With strings and the odd choir, this is still an epic-sounding album, but it’s far more stripped-back than All Things Must Pass, and recorded primarily at Harrison’s own Friar Park home studio with a small core of musicians. Harrison takes on all the guitar duties himself this time, including some stunning slide guitar solos and chiming 12-string acoustic work, while there are prominent keys from Nicky Hopkins, and occasional, slightly glam double drumming from Ringo and Jim Keltner. In Phil Spector’s ethanolic absence, Harrison produced himself, and this new 2024 remix by Paul Hicks and Dhani Harrison brings the album into greater relief when compared to previous releases: the orchestral arrangements are brought out of the murk, Harrison’s vocals are clearer and sharper, and the album’s peculiar air of dry, ascetic starkness is increased. The loudest moments, from the wry boogie of the title track to the soulful, rootsy “The Lord Loves The One (Who Loves The Lord)”, are funkier and more present, as if a veil has been lifted.
As well as a book and copious notes, depending on the edition, this 50th anniversary set comes with an album of alternate versions, not as revelatory as the extra tracks on the 50th box of All Things Must Pass but still with insights to impart. The complex rhythms of “Sue Me…” were pretty much sorted from the start, it seems, but it’s thrilling to hear early takes of “The Light…” and “The Lord Loves The One…”. “Be Here Now”, seemingly a later take than the final chosen one, shows just how much Harrison and his musicians changed their parts on the fly in the studio. Alongside B-side “Miss O’Dell”, there’s also an unearthed, fleet-footed version of the joyful “Sunshine Life For Me (Sail Away Raymond)”, recorded with Harrison’s heroes The Band (the song appeared with Starr’s vocals on November ’73’s Ringo).
Watch the video for “Sunshine Life For Me (Sail Away Raymond)”

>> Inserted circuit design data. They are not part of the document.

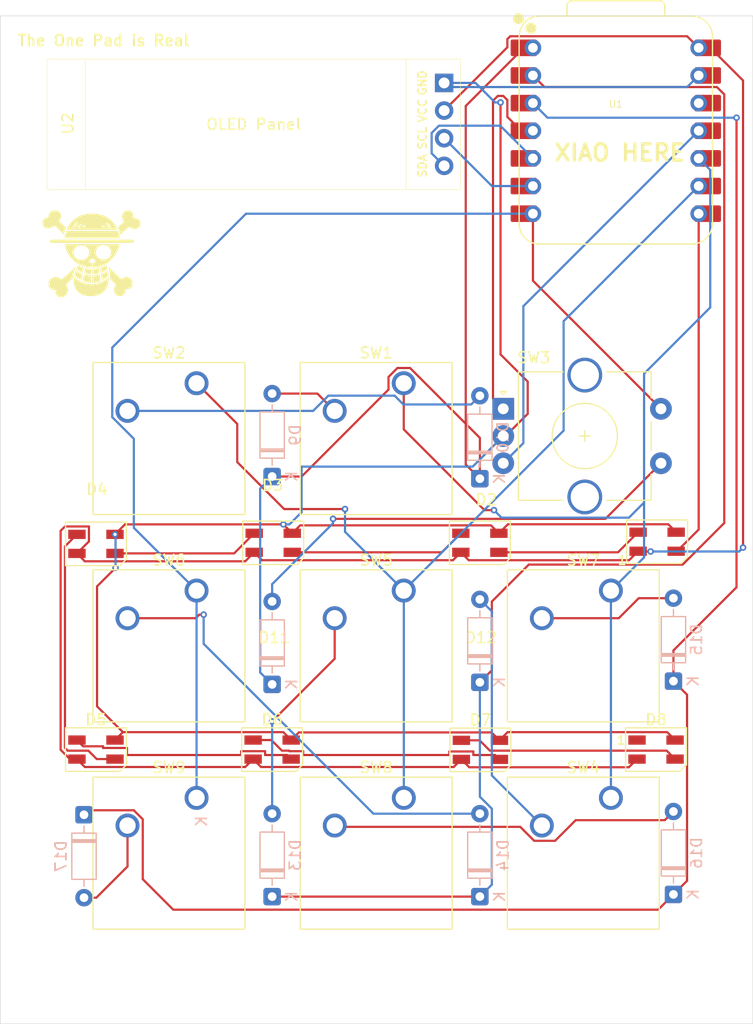
<source format=kicad_pcb>
(kicad_pcb
	(version 20241229)
	(generator "pcbnew")
	(generator_version "9.0")
	(general
		(thickness 1.6)
		(legacy_teardrops no)
	)
	(paper "A4")
	(layers
		(0 "F.Cu" signal)
		(2 "B.Cu" signal)
		(9 "F.Adhes" user "F.Adhesive")
		(11 "B.Adhes" user "B.Adhesive")
		(13 "F.Paste" user)
		(15 "B.Paste" user)
		(5 "F.SilkS" user "F.Silkscreen")
		(7 "B.SilkS" user "B.Silkscreen")
		(1 "F.Mask" user)
		(3 "B.Mask" user)
		(17 "Dwgs.User" user "User.Drawings")
		(19 "Cmts.User" user "User.Comments")
		(21 "Eco1.User" user "User.Eco1")
		(23 "Eco2.User" user "User.Eco2")
		(25 "Edge.Cuts" user)
		(27 "Margin" user)
		(31 "F.CrtYd" user "F.Courtyard")
		(29 "B.CrtYd" user "B.Courtyard")
		(35 "F.Fab" user)
		(33 "B.Fab" user)
		(39 "User.1" user)
		(41 "User.2" user)
		(43 "User.3" user)
		(45 "User.4" user)
	)
	(setup
		(pad_to_mask_clearance 0)
		(allow_soldermask_bridges_in_footprints no)
		(tenting front back)
		(pcbplotparams
			(layerselection 0x00000000_00000000_55555555_5755f5ff)
			(plot_on_all_layers_selection 0x00000000_00000000_00000000_00000000)
			(disableapertmacros no)
			(usegerberextensions no)
			(usegerberattributes yes)
			(usegerberadvancedattributes yes)
			(creategerberjobfile yes)
			(dashed_line_dash_ratio 12.000000)
			(dashed_line_gap_ratio 3.000000)
			(svgprecision 4)
			(plotframeref no)
			(mode 1)
			(useauxorigin no)
			(hpglpennumber 1)
			(hpglpenspeed 20)
			(hpglpendiameter 15.000000)
			(pdf_front_fp_property_popups yes)
			(pdf_back_fp_property_popups yes)
			(pdf_metadata yes)
			(pdf_single_document no)
			(dxfpolygonmode yes)
			(dxfimperialunits yes)
			(dxfusepcbnewfont yes)
			(psnegative no)
			(psa4output no)
			(plot_black_and_white yes)
			(sketchpadsonfab no)
			(plotpadnumbers no)
			(hidednponfab no)
			(sketchdnponfab yes)
			(crossoutdnponfab yes)
			(subtractmaskfromsilk no)
			(outputformat 1)
			(mirror no)
			(drillshape 1)
			(scaleselection 1)
			(outputdirectory "")
		)
	)
	(net 0 "")
	(net 1 "Net-(D1-DIN)")
	(net 2 "Net-(D1-DOUT)")
	(net 3 "GND")
	(net 4 "+5V")
	(net 5 "Net-(D2-DOUT)")
	(net 6 "Net-(D3-DOUT)")
	(net 7 "Net-(D4-DOUT)")
	(net 8 "Net-(D5-DOUT)")
	(net 9 "Net-(D6-DOUT)")
	(net 10 "Net-(D7-DOUT)")
	(net 11 "unconnected-(D8-DOUT-Pad1)")
	(net 12 "Net-(D10-K)")
	(net 13 "Net-(D12-K)")
	(net 14 "Net-(D9-A)")
	(net 15 "Net-(D10-A)")
	(net 16 "Net-(D14-A)")
	(net 17 "Net-(D11-A)")
	(net 18 "Net-(D12-A)")
	(net 19 "Net-(D13-A)")
	(net 20 "Net-(U1-GPIO4{slash}MISO)")
	(net 21 "Net-(U1-GPIO2{slash}SCK)")
	(net 22 "Net-(U1-GPIO0{slash}TX)")
	(net 23 "Net-(U1-GPIO29{slash}ADC3{slash}A3)")
	(net 24 "Net-(U1-GPIO3{slash}MOSI)")
	(net 25 "Net-(U1-GPIO7{slash}SCL)")
	(net 26 "Net-(U1-GPIO6{slash}SDA)")
	(net 27 "unconnected-(U1-3V3-Pad12)")
	(net 28 "Net-(D15-K)")
	(net 29 "Net-(D15-A)")
	(net 30 "Net-(D16-A)")
	(net 31 "Net-(D17-A)")
	(footprint "Rotary_Encoder:RotaryEncoder_Alps_EC11E-Switch_Vertical_H20mm_CircularMountingHoles" (layer "F.Cu") (at 154.45 74))
	(footprint "LED_SMD:LED_SK6812MINI_PLCC4_3.5x3.5mm_P1.75mm" (layer "F.Cu") (at 117 86.41))
	(footprint "Button_Switch_Keyboard:SW_Cherry_MX_1.00u_PCB" (layer "F.Cu") (at 126.25 71.65))
	(footprint "Button_Switch_Keyboard:SW_Cherry_MX_1.00u_PCB" (layer "F.Cu") (at 164.35 109.75))
	(footprint "LED_SMD:LED_SK6812MINI_PLCC4_3.5x3.5mm_P1.75mm" (layer "F.Cu") (at 168.6 86.21))
	(footprint "LED_SMD:LED_SK6812MINI_PLCC4_3.5x3.5mm_P1.75mm" (layer "F.Cu") (at 117 105.31))
	(footprint "Button_Switch_Keyboard:SW_Cherry_MX_1.00u_PCB" (layer "F.Cu") (at 126.25 109.75))
	(footprint "Button_Switch_Keyboard:SW_Cherry_MX_1.00u_PCB" (layer "F.Cu") (at 126.25 90.7))
	(footprint "LOGO" (layer "F.Cu") (at 116.6 59.95))
	(footprint "LED_SMD:LED_SK6812MINI_PLCC4_3.5x3.5mm_P1.75mm" (layer "F.Cu") (at 133.2 105.31))
	(footprint "Button_Switch_Keyboard:SW_Cherry_MX_1.00u_PCB" (layer "F.Cu") (at 145.3 71.65))
	(footprint "LED_SMD:LED_SK6812MINI_PLCC4_3.5x3.5mm_P1.75mm" (layer "F.Cu") (at 133.3 86.31))
	(footprint "Button_Switch_Keyboard:SW_Cherry_MX_1.00u_PCB" (layer "F.Cu") (at 145.3 90.7))
	(footprint "LED_SMD:LED_SK6812MINI_PLCC4_3.5x3.5mm_P1.75mm" (layer "F.Cu") (at 168.5 105.31))
	(footprint "Seeed Studio XIAO Series Library:XIAO-RP2040-DIP" (layer "F.Cu") (at 164.8 48.45))
	(footprint "LED_SMD:LED_SK6812MINI_PLCC4_3.5x3.5mm_P1.75mm" (layer "F.Cu") (at 152.35 105.335))
	(footprint "Button_Switch_Keyboard:SW_Cherry_MX_1.00u_PCB" (layer "F.Cu") (at 145.30625 109.75))
	(footprint "oled_screen:SSD1306-0.91-OLED-4pin-128x32" (layer "F.Cu") (at 112.515 41.865))
	(footprint "LED_SMD:LED_SK6812MINI_PLCC4_3.5x3.5mm_P1.75mm" (layer "F.Cu") (at 152.3 86.31))
	(footprint "Button_Switch_Keyboard:SW_Cherry_MX_1.00u_PCB" (layer "F.Cu") (at 164.35 90.7))
	(footprint "Diode_THT:D_DO-35_SOD27_P7.62mm_Horizontal" (layer "B.Cu") (at 152.3 118.82 90))
	(footprint "Diode_THT:D_DO-35_SOD27_P7.62mm_Horizontal" (layer "B.Cu") (at 133.2 118.82 90))
	(footprint "Diode_THT:D_DO-35_SOD27_P7.62mm_Horizontal" (layer "B.Cu") (at 170.1 99.02 90))
	(footprint "Diode_THT:D_DO-35_SOD27_P7.62mm_Horizontal"
		(layer "B.Cu")
		(uuid "5a7b18b2-8345-402e-843f-2819007318cd")
		(at 133.2 80.22 90)
		(descr "Diode, DO-35_SOD27 series, Axial, Horizontal, pin pitch=7.62mm, length*diameter=4*2mm^2, http://www.diodes.com/_files/packages/DO-35.pdf")
		(tags "Diode DO-35_SOD27 series Axial Horizontal pin pitch 7.62mm  length 4mm diameter 2mm")
		(property "Reference" "D9"
			(at 3.81 2.12 90)
			(layer "B.SilkS")
			(uuid "fa4c8816-db90-4d81-bf0d-484f16fff013")
			(effects
				(font
					(size 1 1)
					(thickness 0.15)
				)
				(justify mirror)
			)
		)
		(property "Value" "D"
			(at 3.81 -2.12 90)
			(layer "B.Fab")
			(uuid "4c2f18a2-6866-4591-abc5-ef9d28cbb7e6")
			(effects
				(font
					(size 1 1)
					(thickness 0.15)
				)
				(justify mirror)
			)
		)
		(property "Datasheet" ""
			(at 0 0 90)
			(layer "B.Fab")
			(hide yes)
			(uuid "3c15d94e-17cf-4359-9374-a3c290318d05")
			(effects
				(font
					(size 1.27 1.27)
					(thickness 0.15)
				)
				(justify mirror)
			)
		)
		(property "Description" "Diode"
			(at 0 0 90)
			(layer "B.Fab")
			(hide yes)
			(uuid "2fea3108-c9f3-479a-807c-254768c8c58e")
			(effects
				(font
					(size 1.27 1.27)
					(thickness 0.15)
				)
				(justify mirror)
			)
		)
		(property "Sim.Device" "D"
			(at 0 0 270)
			(unlocked yes)
			(layer "B.Fab")
			(hide yes)
			(uuid "39260425-4f6c-40a0-a102-22deb5ebfae2")
			(effects
				(font
					(size 1 1)
					(thickness 0.15)
				)
				(justify mirror)
			)
		)
		(property "Sim.Pins" "1=K 2=A"
			(at 0 0 270)
			(unlocked yes)
			(layer "B.Fab")
			(hide yes)
			(uuid "5f50eac3-b805-47d4-ac22-6883d94e8d9f")
			(effects
				(font
					(size 1 1)
					(thickness 0.15)
				)
				(justify mirror)
			)
		)
		(property ki_fp_filters "TO-???* *_Diode_* *SingleDiode* D_*")
		(path "/e787535b-bf06-43cf-a639-e4fa4f5009a9")
		(sheetname "/")
		(sheetfile "Hackpad.kicad_sch")
		(attr through_hole)
		(fp_line
			(start 6.58 0)
			(end 5.93 0)
			(stroke
				(width 0.12)
				(type solid)
			)
			(layer "B.SilkS")
			(uuid "a7157528-d7c9-46f0-a0fd-385b0d315244")
		)
		(fp_line
			(start 1.04 0)
			(end 1.69 0)
			(stroke
				(width 0.12)
				(type solid)
			)
			(layer "B.SilkS")
			(uuid "528c5c24-97fd-4b94-a1d5-176c68ed90db")
		)
		(fp_line
			(start 2.53 1.12)
			(end 2.53 -1.12)
			(stroke
				(width 0.12)
				(type solid)
			)
			(layer "B.SilkS")
			(uuid "601aa846-927d-4304-8f93-354008e62839")
		)
		(fp_line
			(start 2.41 1.12)
			(end 2.41 -1.12)
			(stroke
				(width 0.12)
				(type solid)
			)
			(layer "B.SilkS")
			(uuid "63cc1f8a-c8cc-4d6a-95c5-610307c1f855")
		)
		(fp_line
			(start 2.29 1.12)
			(end 2.29 -1.12)
			(stroke
				(width 0.12)
				(type solid)
			)
			(layer "B.SilkS")
			(uuid "a5d0de29-ba3d-4251-a56a-65c6c0148ada")
		)
		(fp_rect
			(start 1.69 1.12)
			(end 5.93 -1.12)
			(stroke
				(width 0.12)
				(type solid)
			)
			(fill no)
			(layer "B.SilkS")
			(uuid "9e787a79-5943-400b-9112-2cf313a72fa4")
		)
		(fp_rect
			(start -1.05 1.25)
			(end 8.67 -1.25)
			(stroke
				(width 0.05)
				(type solid)
			)
			(fill no)
			(layer "B.CrtYd")
			(uuid "6c4fda7f-2fd8-47a2-a526-8642e1d25e7e")
		)
		(fp_line
			(start 7.62 0)
			(end 5.81 0)
			(stroke
				(width 0.1)
				(type solid)
			)
			(layer "B.Fab")
			(uuid "ea521456-8c28-4cef-b929-8186cdb50420")
		)
		(fp_line
			(start 0 0)
			(end 1.81 0)
			(stroke
				(width 0.1)
				(type solid)
			)
			(layer "B.Fab")
			(uuid "402119a7-2fcd-46c5-b2a2-f820dd0de31a")
		)
		(fp_line
			(start 2.51 1)
			(end 2.51 -1)
			(stroke
				(width 0.1)
				(type solid)
			)
			(layer "B.Fab")
			(uuid "28d73954-0575-414f-bd6e-f
... [74268 chars truncated]
</source>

When stripped of their orchestral and choral sweetening, Living In The Material World’s big ballads feel even more soul-baring. Rather than being driven by a holier-than-thou smugness, this is an album whose wracked, painful honesty and sense of deep disappointment rivals that of John Lennon/Plastic Ono Band. Harrison had attained the wealth, power and adoration that billions dream of and found it lacking, yet he’d glimpsed an alternative. “Got a lot of work to do/Try to get a message through,” he sang on the title track, a man desperately reaching for a chink of light in the gloom of The Beatles’ shadow.